Extrait présenté:
=-=-=
L'amendement n°114 rectifié n'est pas adopté.

M. le président.  - Amendement n°113, présenté par Mme Borvo Cohen-Seat et les membres du groupe CRC-SPG.

Avant l'article 1er, insérer un article additionnel ainsi rédigé :

Le Gouvernement présente une étude d'impact sur les conséquences de la réforme des collectivités territoriales notamment en matière de parité, de pluralisme et de coût financier et social. 

Mme Nicole Borvo Cohen-Seat.  - Nous savons que la commission est défavorable, mais M. le ministre est peut-être d'un avis différent...

La Constitution impose qu'une étude d'impact soit présentée à l'appui de tout projet de loi. On nous a dit qu'elle a été réalisée, mais ce travail partiel, voire partial, fait l'impasse sur des sujets comme la parité ou le pluralisme.
=-=-=
Données fournies:
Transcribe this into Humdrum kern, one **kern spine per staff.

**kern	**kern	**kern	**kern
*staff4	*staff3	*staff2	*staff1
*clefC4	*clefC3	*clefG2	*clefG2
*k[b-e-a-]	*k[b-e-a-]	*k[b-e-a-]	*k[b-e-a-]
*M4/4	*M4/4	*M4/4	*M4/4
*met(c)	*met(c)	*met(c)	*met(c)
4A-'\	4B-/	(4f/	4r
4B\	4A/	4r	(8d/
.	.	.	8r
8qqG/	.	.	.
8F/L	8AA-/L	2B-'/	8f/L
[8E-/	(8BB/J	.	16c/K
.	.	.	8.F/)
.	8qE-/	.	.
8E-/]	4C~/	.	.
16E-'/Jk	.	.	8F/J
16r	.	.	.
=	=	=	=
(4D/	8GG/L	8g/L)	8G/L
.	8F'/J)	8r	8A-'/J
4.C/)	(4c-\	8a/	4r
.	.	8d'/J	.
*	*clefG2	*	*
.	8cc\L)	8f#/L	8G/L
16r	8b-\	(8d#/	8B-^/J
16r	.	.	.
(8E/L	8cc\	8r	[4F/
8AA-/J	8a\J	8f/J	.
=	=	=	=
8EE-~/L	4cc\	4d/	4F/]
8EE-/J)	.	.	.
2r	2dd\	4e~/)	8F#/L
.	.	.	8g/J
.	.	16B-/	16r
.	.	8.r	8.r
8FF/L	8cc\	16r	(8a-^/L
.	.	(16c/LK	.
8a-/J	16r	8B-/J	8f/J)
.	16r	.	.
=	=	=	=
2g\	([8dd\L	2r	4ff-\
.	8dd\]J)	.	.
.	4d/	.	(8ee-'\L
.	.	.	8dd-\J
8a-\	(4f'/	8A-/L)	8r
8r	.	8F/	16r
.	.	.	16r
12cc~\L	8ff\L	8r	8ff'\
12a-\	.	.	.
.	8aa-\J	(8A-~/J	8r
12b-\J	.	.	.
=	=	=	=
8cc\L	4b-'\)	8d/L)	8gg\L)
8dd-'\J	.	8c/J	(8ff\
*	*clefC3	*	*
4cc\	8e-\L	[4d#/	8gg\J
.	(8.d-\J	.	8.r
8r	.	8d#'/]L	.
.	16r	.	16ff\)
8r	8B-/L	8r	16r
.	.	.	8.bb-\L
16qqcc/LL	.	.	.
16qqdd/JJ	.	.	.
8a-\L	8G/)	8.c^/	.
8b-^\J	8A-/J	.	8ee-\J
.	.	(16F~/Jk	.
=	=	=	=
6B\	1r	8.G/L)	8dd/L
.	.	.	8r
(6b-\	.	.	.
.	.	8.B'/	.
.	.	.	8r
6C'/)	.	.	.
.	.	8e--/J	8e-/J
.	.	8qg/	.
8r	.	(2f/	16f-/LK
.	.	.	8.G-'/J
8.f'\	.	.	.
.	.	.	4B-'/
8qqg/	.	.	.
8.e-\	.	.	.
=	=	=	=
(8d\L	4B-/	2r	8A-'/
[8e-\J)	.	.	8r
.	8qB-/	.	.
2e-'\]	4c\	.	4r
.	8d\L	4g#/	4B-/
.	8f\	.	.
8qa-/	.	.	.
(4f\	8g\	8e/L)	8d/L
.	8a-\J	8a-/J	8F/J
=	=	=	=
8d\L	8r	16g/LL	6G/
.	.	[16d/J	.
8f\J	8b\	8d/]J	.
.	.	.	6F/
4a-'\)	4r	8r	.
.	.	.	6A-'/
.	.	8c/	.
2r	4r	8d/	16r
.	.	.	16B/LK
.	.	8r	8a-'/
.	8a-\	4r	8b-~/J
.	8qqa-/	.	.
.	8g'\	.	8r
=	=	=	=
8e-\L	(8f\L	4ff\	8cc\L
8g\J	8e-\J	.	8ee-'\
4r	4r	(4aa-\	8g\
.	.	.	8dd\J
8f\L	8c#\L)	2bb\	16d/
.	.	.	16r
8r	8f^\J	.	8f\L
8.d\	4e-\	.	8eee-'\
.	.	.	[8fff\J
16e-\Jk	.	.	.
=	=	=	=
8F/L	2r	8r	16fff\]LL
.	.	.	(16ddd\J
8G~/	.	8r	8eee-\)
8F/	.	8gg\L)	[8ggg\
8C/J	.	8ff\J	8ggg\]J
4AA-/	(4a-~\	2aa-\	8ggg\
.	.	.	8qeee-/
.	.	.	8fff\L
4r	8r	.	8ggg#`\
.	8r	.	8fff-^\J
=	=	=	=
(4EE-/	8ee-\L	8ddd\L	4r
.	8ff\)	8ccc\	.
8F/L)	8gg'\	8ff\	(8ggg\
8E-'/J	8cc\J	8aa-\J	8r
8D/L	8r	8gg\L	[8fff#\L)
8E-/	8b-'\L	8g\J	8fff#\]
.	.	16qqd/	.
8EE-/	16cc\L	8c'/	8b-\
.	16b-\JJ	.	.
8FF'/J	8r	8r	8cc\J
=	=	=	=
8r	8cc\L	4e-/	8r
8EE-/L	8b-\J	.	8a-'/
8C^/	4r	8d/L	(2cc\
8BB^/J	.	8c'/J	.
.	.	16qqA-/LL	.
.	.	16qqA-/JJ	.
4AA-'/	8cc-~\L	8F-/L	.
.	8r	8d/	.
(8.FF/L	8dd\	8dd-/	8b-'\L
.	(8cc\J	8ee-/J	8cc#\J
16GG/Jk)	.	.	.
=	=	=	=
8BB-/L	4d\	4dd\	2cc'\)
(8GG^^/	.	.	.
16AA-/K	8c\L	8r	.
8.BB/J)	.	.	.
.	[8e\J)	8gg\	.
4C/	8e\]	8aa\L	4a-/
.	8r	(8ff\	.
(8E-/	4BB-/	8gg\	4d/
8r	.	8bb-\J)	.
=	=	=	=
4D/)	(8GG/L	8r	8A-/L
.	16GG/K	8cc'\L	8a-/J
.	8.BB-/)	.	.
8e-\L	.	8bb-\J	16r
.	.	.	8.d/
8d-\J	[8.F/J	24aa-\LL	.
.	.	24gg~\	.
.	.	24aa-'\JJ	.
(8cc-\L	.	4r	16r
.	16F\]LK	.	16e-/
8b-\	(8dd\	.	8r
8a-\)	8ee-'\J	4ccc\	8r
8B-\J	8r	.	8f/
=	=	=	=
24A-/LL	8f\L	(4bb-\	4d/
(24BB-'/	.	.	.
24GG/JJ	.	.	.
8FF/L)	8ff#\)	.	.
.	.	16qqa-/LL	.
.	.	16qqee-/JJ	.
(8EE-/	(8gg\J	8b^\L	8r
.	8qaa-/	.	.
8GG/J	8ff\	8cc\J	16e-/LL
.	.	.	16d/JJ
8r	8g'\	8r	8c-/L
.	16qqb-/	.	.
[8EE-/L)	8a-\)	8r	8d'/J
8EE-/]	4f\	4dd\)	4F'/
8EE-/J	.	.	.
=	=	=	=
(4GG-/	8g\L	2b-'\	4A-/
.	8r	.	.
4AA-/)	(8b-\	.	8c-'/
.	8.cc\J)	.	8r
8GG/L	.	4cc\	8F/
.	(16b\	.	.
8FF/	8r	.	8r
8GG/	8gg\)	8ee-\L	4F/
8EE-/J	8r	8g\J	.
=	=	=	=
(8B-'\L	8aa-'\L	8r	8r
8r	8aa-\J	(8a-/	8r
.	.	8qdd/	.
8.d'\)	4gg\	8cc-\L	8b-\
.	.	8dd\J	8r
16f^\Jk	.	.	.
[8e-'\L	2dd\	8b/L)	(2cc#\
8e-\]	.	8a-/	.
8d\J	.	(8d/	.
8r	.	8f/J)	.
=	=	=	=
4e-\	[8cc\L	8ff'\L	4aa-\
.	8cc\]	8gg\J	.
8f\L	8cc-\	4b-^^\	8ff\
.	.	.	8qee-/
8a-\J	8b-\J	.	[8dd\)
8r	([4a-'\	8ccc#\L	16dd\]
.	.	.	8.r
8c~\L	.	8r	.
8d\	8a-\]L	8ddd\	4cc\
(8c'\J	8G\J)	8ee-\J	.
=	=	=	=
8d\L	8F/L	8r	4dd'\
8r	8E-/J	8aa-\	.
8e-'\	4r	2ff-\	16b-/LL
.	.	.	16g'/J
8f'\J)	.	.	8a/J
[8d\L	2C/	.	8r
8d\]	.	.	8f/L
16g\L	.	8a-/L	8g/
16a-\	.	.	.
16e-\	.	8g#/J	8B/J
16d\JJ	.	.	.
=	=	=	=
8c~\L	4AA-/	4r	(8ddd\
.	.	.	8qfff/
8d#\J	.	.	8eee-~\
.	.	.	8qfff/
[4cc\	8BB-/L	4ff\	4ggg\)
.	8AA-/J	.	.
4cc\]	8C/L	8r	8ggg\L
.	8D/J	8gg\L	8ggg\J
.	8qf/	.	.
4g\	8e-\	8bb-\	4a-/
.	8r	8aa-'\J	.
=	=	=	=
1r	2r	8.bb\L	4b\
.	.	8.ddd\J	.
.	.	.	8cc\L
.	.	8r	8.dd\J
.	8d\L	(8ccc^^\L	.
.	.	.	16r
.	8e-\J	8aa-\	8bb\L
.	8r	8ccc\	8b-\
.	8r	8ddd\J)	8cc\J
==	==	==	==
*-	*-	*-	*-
=-=-=
Consigne 1:
D'après l'extrait, pourquoi Mme Nicole Borvo Cohen-Seat juge-t-elle insuffisante l'étude d'impact déjà réalisée ? Répondez en une à trois phrases.
Consigne 2:
Relevez dans l'extrait tous les points que l'amendement n°113 demande à l'étude d'impact de traiter.
Consigne 3:
Poursuivez l'extrait du débat sur la réforme des collectivités territoriales à partir de sa dernière phrase.
Les données n'ont aucun lien avec l'extrait.

Réponse attendue 1:
Elle estime que ce travail est partiel, voire partial, car il fait l'impasse sur des sujets comme la parité ou le pluralisme.

Réponse attendue 2:
- la parité
- le pluralisme
- le coût financier
- le coût social

Réponse attendue 3:
Pour nous prononcer sur la réforme proposée nous avons besoin d'une vue d'ensemble. Il faudrait ainsi connaître le nombre de conseillers territoriaux et les conséquences pour le service rendu aux usagers ou la parité.

Et quelles seront les conséquences pour les agents des trois fonctions publiques ? Seront-ils transférés, réduits en nombre, répartis différemment sur le territoire ? Il est encore possible, puisque la réforme n'aboutira pas avant l'été, de nous fournir des éléments plus précis.

M. Jean-Patrick Courtois, rapporteur.  - Ne multiplions pas les rapports. Le Parlement, dans ses nouvelles prérogatives de contrôle, participera au suivi de la réforme ; et une étude d'impact existe. Défavorable.

M. Michel Mercier, ministre.  - Le Gouvernement s'est conformé aux prescriptions de la Constitution en présentant une étude d'impact. J'ajoute qu'elle fait 125 pages et qu'elle est très détaillée ! Défavorable.

L'amendement n°113 n'est pas adopté.

M. le président.  - Nous n'allons pas entamer à cette heure tardive l'examen de l'article premier sur lequel dix orateurs souhaitent prendre la parole et seize amendements ont été déposés. Nous l'examinerons mardi. (« Très bien ! » sur les bancs socialistes) Merci à tous ceux qui ont participé à cette séance...

M. Jean-Pierre Sueur.  - Depuis ce matin !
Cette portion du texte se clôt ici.